The Tankan's big manufacturer index slipped to 12 in December from 13 in September, the Bank of Japan said. The index is forecast to drop to 9 in March.
A recession and an election victory that puts pressure on Abe to deliver on growth-boosting reforms are raising the stakes for his efforts to revive the world's third-biggest economy. Burdened by debt, the Government is counting on companies to increase investment and wages to fuel a recovery.
"Companies are still cautious," said Kiichi Murashima, an economist at Citigroup. "I doubt capital investment will be implemented as planned as companies are still not expecting strong growth in the economy."

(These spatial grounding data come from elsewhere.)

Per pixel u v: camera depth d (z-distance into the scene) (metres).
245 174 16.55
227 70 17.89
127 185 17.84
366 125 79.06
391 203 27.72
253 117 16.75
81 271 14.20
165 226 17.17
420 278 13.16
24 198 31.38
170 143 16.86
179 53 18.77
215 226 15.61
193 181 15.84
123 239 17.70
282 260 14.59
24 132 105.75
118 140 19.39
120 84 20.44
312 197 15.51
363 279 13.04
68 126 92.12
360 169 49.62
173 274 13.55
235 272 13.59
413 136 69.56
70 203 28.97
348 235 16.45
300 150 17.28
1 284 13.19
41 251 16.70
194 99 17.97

Sentiment among large non-manufacturers rose to 16 from 13. Across all industries, big companies plan to boost capital expenditure 8.9 per cent this fiscal year through March, compared with plans for an 8.6 per cent lift in the September survey.
Large manufacturers based their plans on the assumption the yen would average 103.36 per US dollar in the current fiscal year. The Japanese currency was trading yesterday at about 118.62 against the dollar, after touching a seven-year low of 121.85 last week.
"Sentiment among companies will improve gradually," Yoshiki Shinke, an economist at Dai-ichi Life Research Institute, said before the release. "For now, companies are weighing the boost from a weak yen and the stalled recovery."
Consumption slumped in the wake of the sales-levy increase in April, kicking off two quarters of contraction. Abe last month postponed another tax hike to April 2017, prompting rating agencies to cut Japan's debt rating or warn of possible downgrades.